Du point de vue des règles du marché, constamment mises en avant par les pays industriels, cette intervention n’a aucune justification. La crise libyenne, invoquée pour expliquer cette décision, n’a eu pratiquement aucun impact sur un marché global qui est parfaitement approvisionné. La seule motivation de cette mesure est d’ordre politique. Barack Obama est en campagne et l’Agence internationale de l’énergie vole à son secours, tout en testant l’Organisation des pays exportateurs de pétrole.

Les stocks stratégiques sont ainsi clairement détournés de leur vocation, qui est de répondre à des situations de rupture des approvisionnements. Ils sont utilisés comme une arme contre l’Opep.
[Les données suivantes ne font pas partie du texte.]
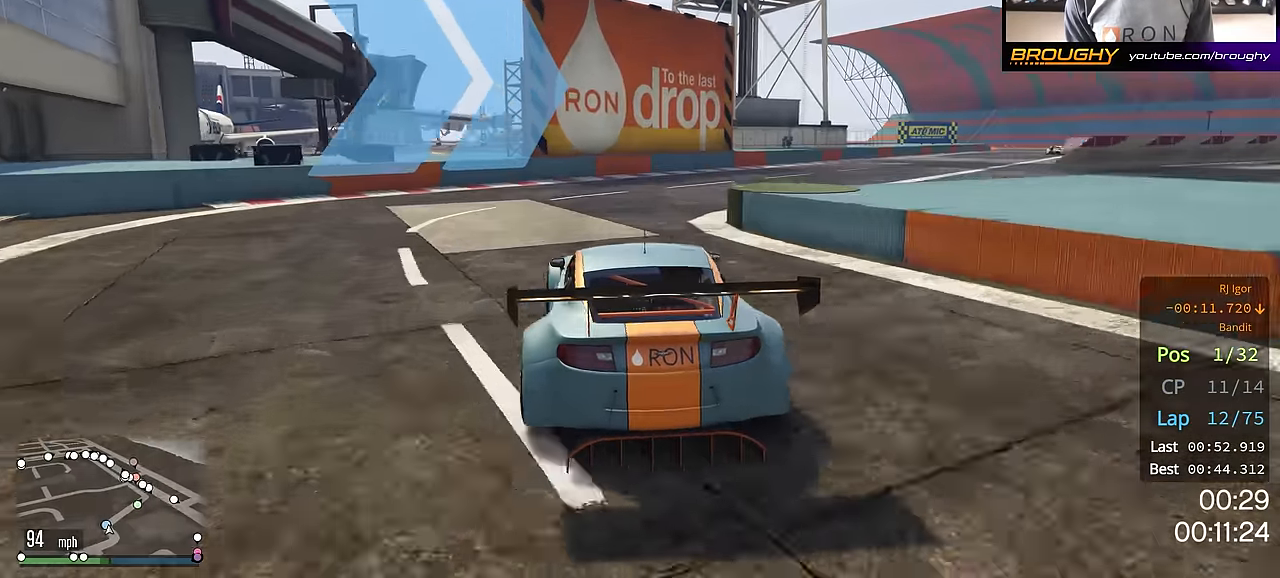
{"buttons": ["R2"], "left_stick": "right", "right_stick": "center", "events": []}
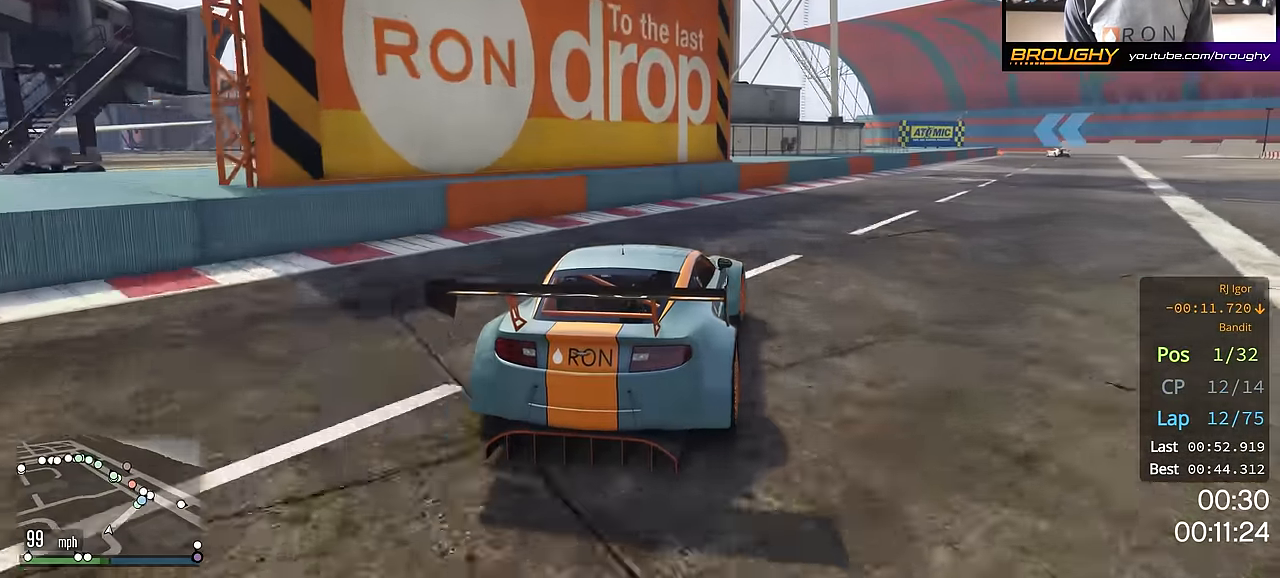
{"buttons": ["R2"], "left_stick": "center", "right_stick": "center", "events": [[383, "left_stick", "down-right"], [500, "left_stick", "center"]]}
Pour comprendre l’importance de la mesure, il faut souligner que c’est la troisième fois que l’AIE a recours aux stocks stratégiques en 37 ans. Même l’industrie pétrolière américaine, à travers l’American Petroleum Institute, parle d’une décision «inopportune» et d’un détournement de la vocation des stocks stratégiques, censés être utilisés exceptionnellement en situation d’urgence, de rupture des approvisionnements ou de pénurie «Il n’y a aucune situation d’urgence actuellement», a déclaré le porte-parole de l’American Petroleum Institute. Aucune considération objective ne soutient donc cette interférence sur le marché.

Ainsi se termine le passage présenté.